Di 01.10.2002
Das vergangene Jahrzehnt hätte für Brasilien, die größte Volkswirtschaft Lateinamerikas, den Weg aus der Korruption und dem wirtschaftlichen und sozialen Verfall ebnen sollen. Tatsächlich steckt das Land heute in einer ähnlich schweren Krise wie Argentinien. Viele Hoffnungen ruhen auf dem linken Präsidentschaftskandidaten Lula von der ArbeiterInnenpartei (PT).

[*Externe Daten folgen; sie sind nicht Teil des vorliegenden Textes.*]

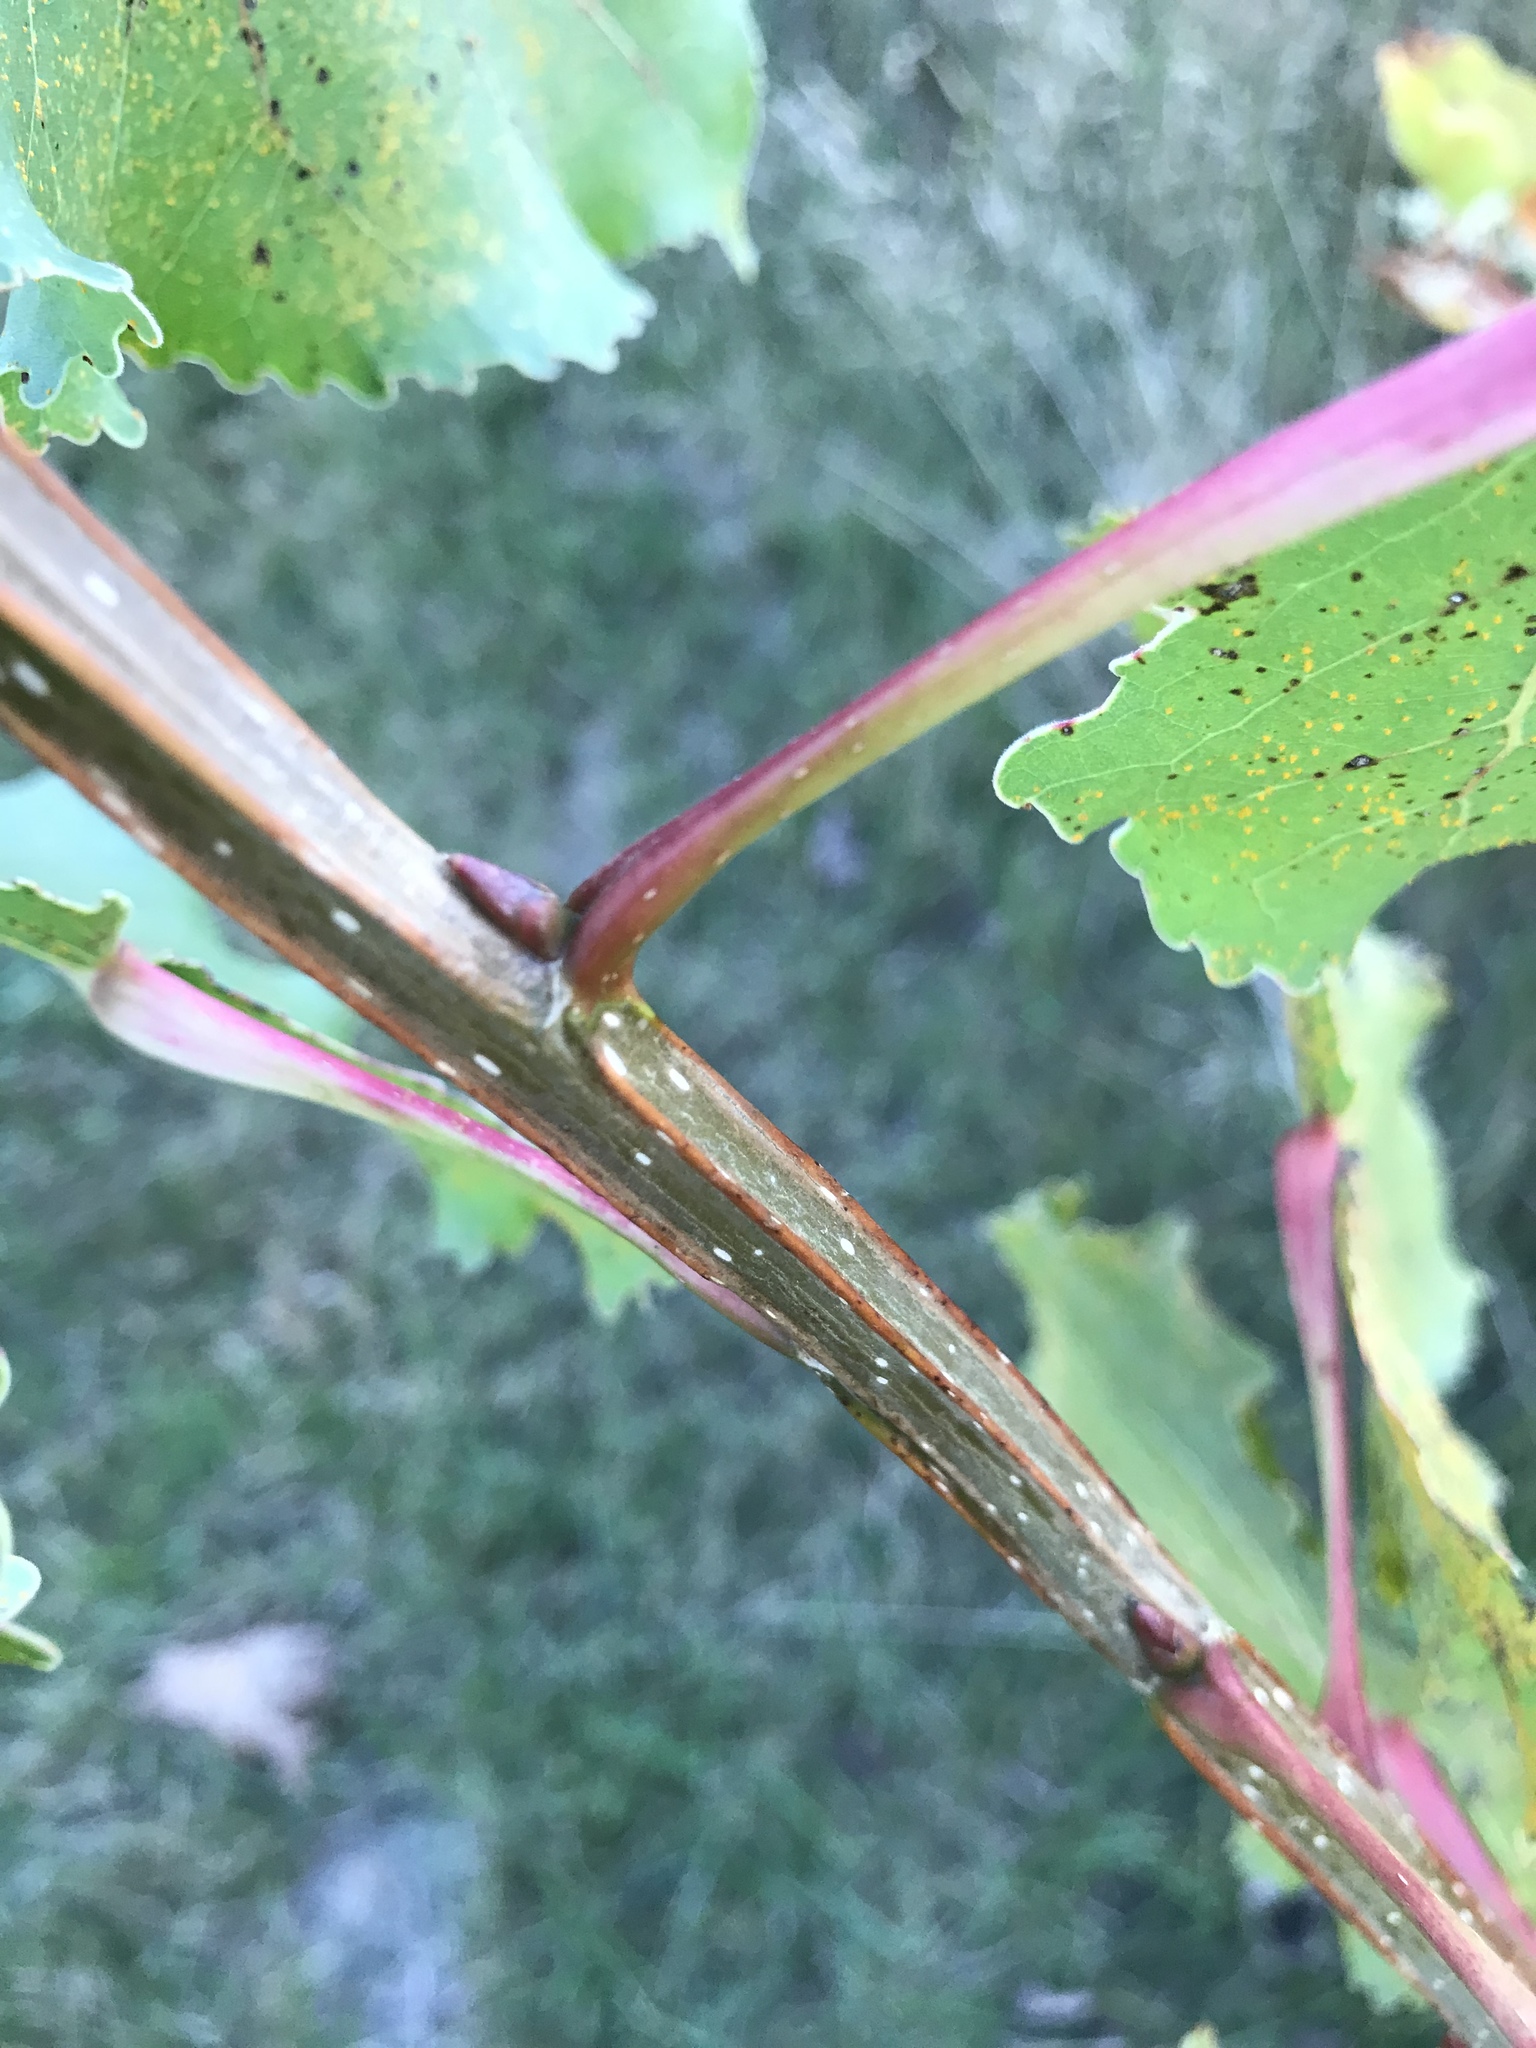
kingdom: Plantae
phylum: Tracheophyta
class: Magnoliopsida
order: Malpighiales
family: Salicaceae
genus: Populus
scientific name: Populus deltoides
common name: Eastern cottonwood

Die PT ist im Industrieviertel von Sao Paulo (ABC genannt) im Zuge der Klassenkämpfe gegen die Militärdiktatur in der zweiten Hälfte der 1970er entstanden. Sie ist bis heute die bedeutendste linke Oppositionspartei auf dem Kontinent. Bei den Kommunalwahlen 1988 schaffte die PT den Einzug ins Rathaus von Sao Paolo und verursachte damit eine schwere Niederlage für die brasilianische Kapitalistenklasse. Lula, Gründer dieser Sammelpartei, die ein Zusammenschluss von ungefähr 10 Bewegungen ist, war 1989 bei den Stichwahlen zur Präsidentschaft Collor nur knapp unterlegen. Zwei weitere Male - 1994 und 1998 - musste sich Lula knapp geschlagen geben; in diesem Jahr könnte der Führer der PT tatsächlich gewählt werden. Lula ist allerdings während der letzten Jahre weit nach rechts gegangen. In der PT haben sich zunehmend die reformistischen Kräfte durchgesetzt. Eine Fundamentalopposition zur jetzigen Staatsführung unter Cardoso wurde in der Führung mehrheitlich abgelehnt. Stattdessen bot Lula die PT den Kapitalisten sogar als verlässlichen Juniorpartner an; diese lehnten allerdings einstweilen noch ab. Die PT ging trotzdem aus den Kommunalwahlen im Oktober 2000 als Hauptgewinnerin hervor. Das von ihr in der Provinz Rio Grande do Sul (Hauptstadt Porto Alegre) eingeführte "partizipative Budget", das 30% der Steuereinnahmen für Bildung vorsieht, ist den Herrschenden ein Dorn im Auge und führte aber auch zu internen Spannungen in der Partei.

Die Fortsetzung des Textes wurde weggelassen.